Nidegger Yves · Nationalrat · 2018-09-17
Nidegger Yves · Nationalrat · Genf · Fraktion der Schweizerischen Volkspartei · 2018-09-17
Wortprotokoll
Je vous invite, au contraire, à rejeter ce postulat qui témoigne de cette chose à la mode consistant à confondre égalité et indifférenciation, alors qu'il s'agit de deux concepts complètement différents, et ce sur un point extrêmement important et profond puisqu'il s'agit de l'identité. L'identité sexuelle de chacun d'entre nous est un élément extrêmement structurant de notre identité. Dès leur plus jeune âge, les enfants se déterminent ainsi: je suis comme mon papa et différent de ma maman, je suis donc un garçon; je suis comme ma maman et différente de mon papa, je suis donc une fille. C'est par référence à l'existence de deux sexes, dès le stade de l'enfance au sein de la famille, que chacun va construire petit à petit ce qui fera ce qu'il est et sa différenciation.
Bien sûr, il y a des cas, extrêmement minoritaires, dans lesquels un enfant peut naître intersexué, c'est-à-dire qu'on n'arrive pas à déterminer, pour une question hormonale ou une autre question, à quel genre il appartient. Face à ce type d'anomalie, on a eu le scalpel un peu trop rapide dans le passé, en créant des situations définitives pour apaiser les parents qui avaient besoin de savoir. C'est toujours la première question qui est posée à la naissance d'un enfant: est-ce un garçon ou est-ce une fille? Sans doute serait-il intelligent, et les recommandations de la médecine vont dans ce sens, d'attendre un peu avant de prendre ce genre de décision pour autrui, tout en sachant qu'il y a aussi un autre danger: l'identité sexuelle étant très structurante pour chacun, laisser quelqu'un dans une indifférenciation, c'est aussi hypothéquer son développement et son futur équilibre.

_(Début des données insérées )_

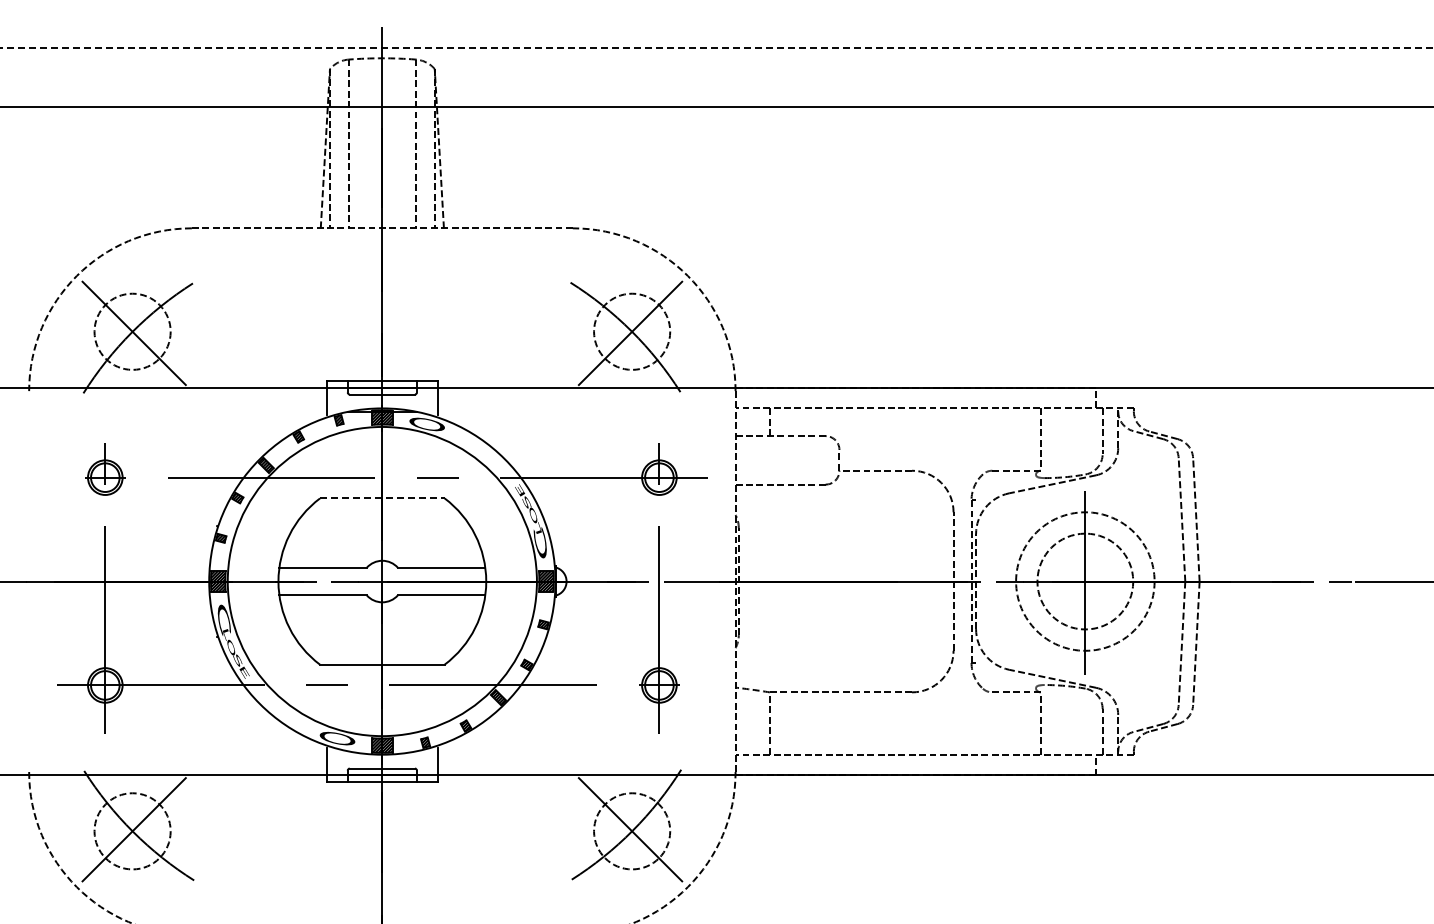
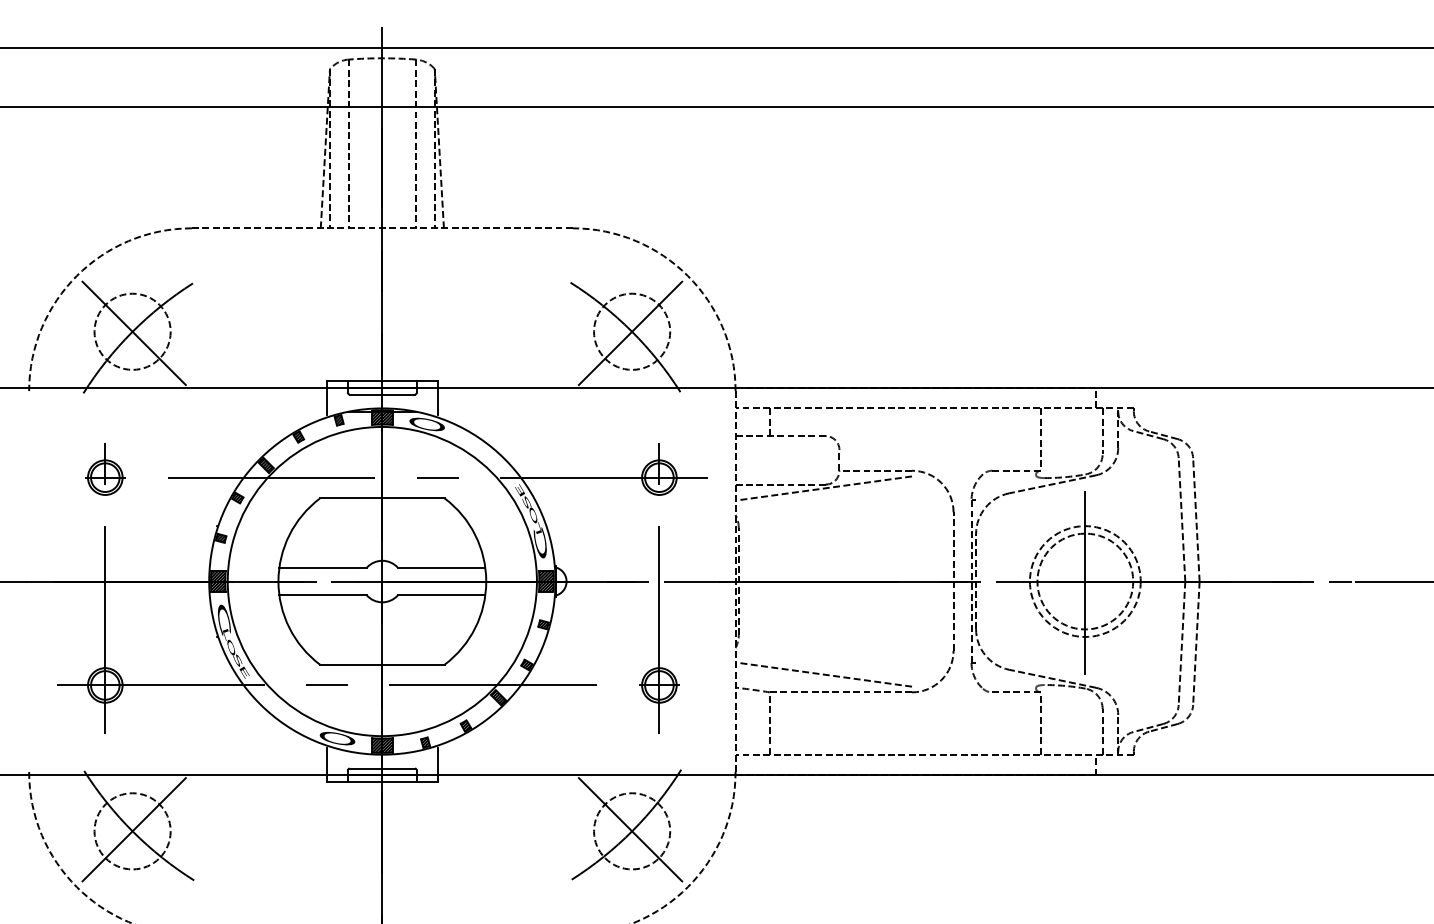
line at (716, 48): dashed -> solid
line at (825, 488): none -> present
line at (382, 498): dashed -> solid
circle at (1085, 581) diameter: 139 px -> 111 px
line at (825, 674): none -> present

Si on parle d'état civil, donc de situations administratives, de quoi s'agit-il? Il s'agit de l'identité. Chaque personne est répertoriée comme ayant les yeux bleus ou les yeux bruns, les cheveux foncés ou clairs, comme étant grande ou petite, comme homme ou femme. Chacun ne peut pas disposer de son identité à sa guise et à la carte. Je ne peux pas me présenter à l'état civil en disant que je veux qu'une autre taille soit inscrite sur mon passeport ou une autre couleur de cheveux, me sentant plutôt blond aujourd'hui et plutôt brun demain.
Tout cela prétend répondre aux sensibilités de personnes souffrant de situations ambiguës, mais on n'aidera pas ces personnes de cette façon. Certains se disent transsexuels et souhaitent changer de genre. Mais changer de genre, c'est passer d'un genre à un autre genre et pour passer d'un genre à un autre genre, il faut qu'il existe un genre et un autre.
Si vous enfermez les gens dans un genre indifférencié, vous allez en faire une prison. D'abord, les enfants naissant dans cette situation vont être catégorisés sans genre, et on n'a aucune idée de ce que cela donnera pour leur développement à l'école lorsqu'ils auront à s'annoncer comme sans genre. Ensuite, pour les personnes mal à l'aise avec le genre qui est le leur et qui souhaitent en changer par la chirurgie, on risque de les inciter à rester entre les deux et à ne pas faire de choix véritable.
Pour toutes ces raisons, à savoir que c'est une fausse bonne idée, que c'est jouer à l'apprenti sorcier avec un des fondements de la psychologie, de l'identité, mais aussi de la société, je vous invite à rejeter le postulat.